I first set foot in this country more than 40 years ago and the changes have been immense as in the rest of my world. People tend to dream of the past as the better days and in a way this is true. Then the indigenous Mayas, both men and women, dressed in their traditional regional costumes. This has disappeared mostly among the men who now wear Western-style clothing while the women maintained their native dress but with less purity. The people used to be very polite, the food more natural, the Mayan textiles handmade and dyed with natural colors (now a day to find a real hand made textile not made overseas is rare and if found, extremely expensive). Then pottery was the main source of water containers and cooking pots; now they are all plastic or metal imported from you know where. Dollars were worth a lot and the local coins were pure silver; try to find one now. Poverty was there but I never saw hungry indigenous people in the countryside; this has changed too. It is better now? It depends on who you are.
Going back to food, a mixture of Mayan and Spanish cuisine was dominant 40 years ago with a variety of corn dishes, and lots of fresh vegetable available. There are still old restaurants in Guatemala City where fresh food can be found. I had lunch this year at the Altuna Restaurant where the service, ambience and menu still preserves the styles of the past. I had a bacalao a la vizcaina, a typical Spanish staple that is rarely found in the more eclectic modern eateries. Of course you can always go McD, Domino’s Pizza or Poyo Campero (a local version of Kentucky Fried Chicken).
Most of the images in this blog were taken with an iPhone, as I am getting tired of carrying the big cameras; for the purpose of a blog, digital phone images are adequate. Graffiti is endemic everywhere one goes now a days and I am a fan of those street artists (vandals to others) and what they can create with spray cans. So bear with me and observe the treasures I found in the streets of the Capital City. Here the local government has embraced the wall defacers and established zones where graffiti is promoted and protected.
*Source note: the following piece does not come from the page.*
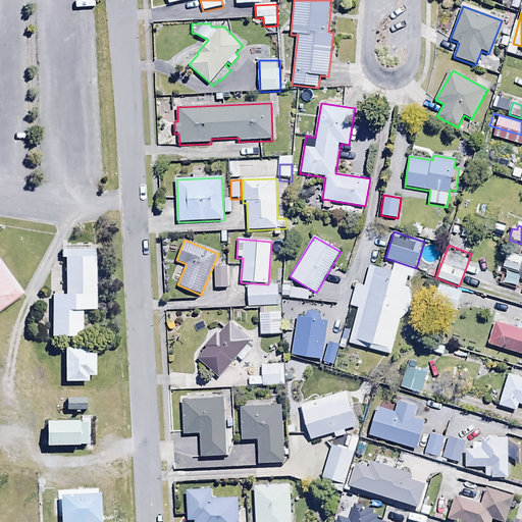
[(101,343),(98,251),(59,252),(62,344),(101,343)]
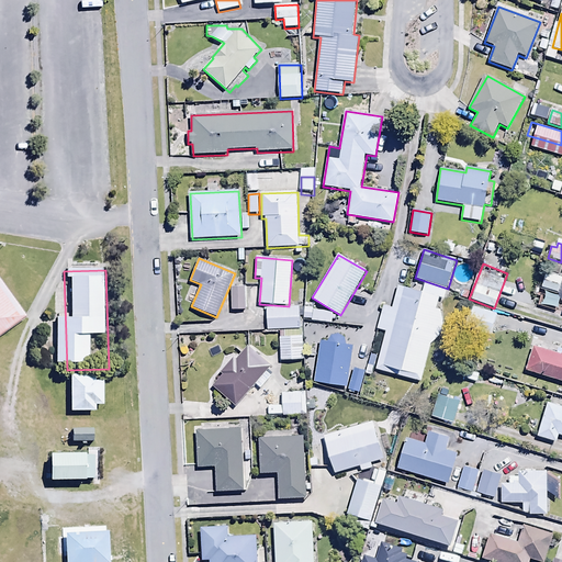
[(561,281),(561,278),(547,273),(542,288),(559,293),(561,281)]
The samples below may have come from the minds of extra-terrestrials or extreme re-incarnations of Van Gogh and Jeronimo Bosch. I got hundreds of graffiti images to be added to my world collection but will not bore you with more.
Guatemala City is rich in art and architectural styles with hidden treasures in private homes in the forms of interior designs as well as decorations. An example of a modern home interior below but the original colonial homes are also real amazing. Find a friend with local connections there that could open those doors for you. And of course, you can always find the weird in the streets as the statue to Santa Apolonia, the patroness of the dentists. By the way dental work by highly skilled dentists can be obtained there for a fraction of the cost of that available in the USA; the savings may pay for a whole trip there.
The ancient capital of Antigua was destroyed by earthquakes several times. When I was first there, the streets were safe, devoid of automotive traffic; the restaurants and accommodations were few, and the locals were friendly but not all spoke Spanish and wore their traditional outfits. What were then private homes are now tourist traps. Even the recent rage of microbreweries has arrived. And the roof of these and some restaurants were modified to accommodate the clientele. Of course they warn you of the hazards of drinking alcohol…but if you are a woman, would you not like to like look her?
Although Guatemala is not known for its wines, its bodegas are full of it with signs attesting to its medicinal virtues. The sign on the wall’s veracity is proven by the happy winos across the street. Better than snake oil.
Back then the old ruined churches, monasteries and convents were just that, and I wandered all over them; this is no longer possible. Some have been converted into fancy resorts or with controlled access with chains and signs mandating “DO NOT CROSS”, DO NOT CLIMB, PRIVATE PROPERTY…the fun is gone. There are also signs warning you as to the perils of tourism such as assaults and robberies. I had local photographer friends that lost their gear in plain daylight…another advantage of carrying a iPhone, but these are at risk too. Fancy boutiques are protected and to access some, you have to go across a cage before inspecting the goodies. The mountain in the image below, behind C’SANTOS, is the Volcan del Agua- seldom seen since is mostly covered by clouds.
As I mentioned before, one of the former monasteries has been restored into a 5-star convention/museum hotel complex. A textile exhibit by the artist David Ordonez, who uses textiles as the medium was on display. Below is an example of his work mounted in a frame; the image you see is that of a tri-dimensional cloth bundle; I marked the KNOT so you can get a reference as to the topography of the object. Below is a photo of a wall with climbing flowers inside the complex.
Wandering the streets of Antigua is rewarding since it has preserved at least the external colonial styles with wonderful window decorations and doors, some more than 500 years old. Some of these properties are still under the ownership of the descendants of the original Spanish Conquistadores who built them and not converted into tourist traps…yet.
Before leaving this historical place, despite having been there several times, there is always something new to discover walking the streets as the hermita below. And something old, the communal laundry that during my first visit was busy with the local ladies in their traditional outfits doing the laundry under the arches, and the kids bathing in the adjacent pool. But I missed the vendor of the green cart who only sells flavors but no colors.